• EXERCISE GOAL: Please copy the lines below without changing anything.

• EXERCISE DATA:
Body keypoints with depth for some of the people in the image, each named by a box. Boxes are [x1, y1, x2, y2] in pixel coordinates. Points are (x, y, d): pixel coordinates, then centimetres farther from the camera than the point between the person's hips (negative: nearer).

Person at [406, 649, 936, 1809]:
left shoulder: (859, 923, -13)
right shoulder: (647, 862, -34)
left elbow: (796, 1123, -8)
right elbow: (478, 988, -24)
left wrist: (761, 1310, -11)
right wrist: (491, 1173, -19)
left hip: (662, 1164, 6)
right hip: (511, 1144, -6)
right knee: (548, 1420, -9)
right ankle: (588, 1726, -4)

• RESPONSE TO THIS TASK:
Body keypoints with depth for some of the people in the image, each named by a box. Boxes are [x1, y1, x2, y2] in pixel coordinates. Points are (x, y, d): pixel coordinates, then centimetres farther from the camera than the point between the person's hips (negative: nearer).

Person at [406, 649, 936, 1809]:
left shoulder: (859, 923, -13)
right shoulder: (647, 862, -34)
left elbow: (796, 1123, -8)
right elbow: (478, 988, -24)
left wrist: (761, 1310, -11)
right wrist: (491, 1173, -19)
left hip: (662, 1164, 6)
right hip: (511, 1144, -6)
right knee: (548, 1420, -9)
right ankle: (588, 1726, -4)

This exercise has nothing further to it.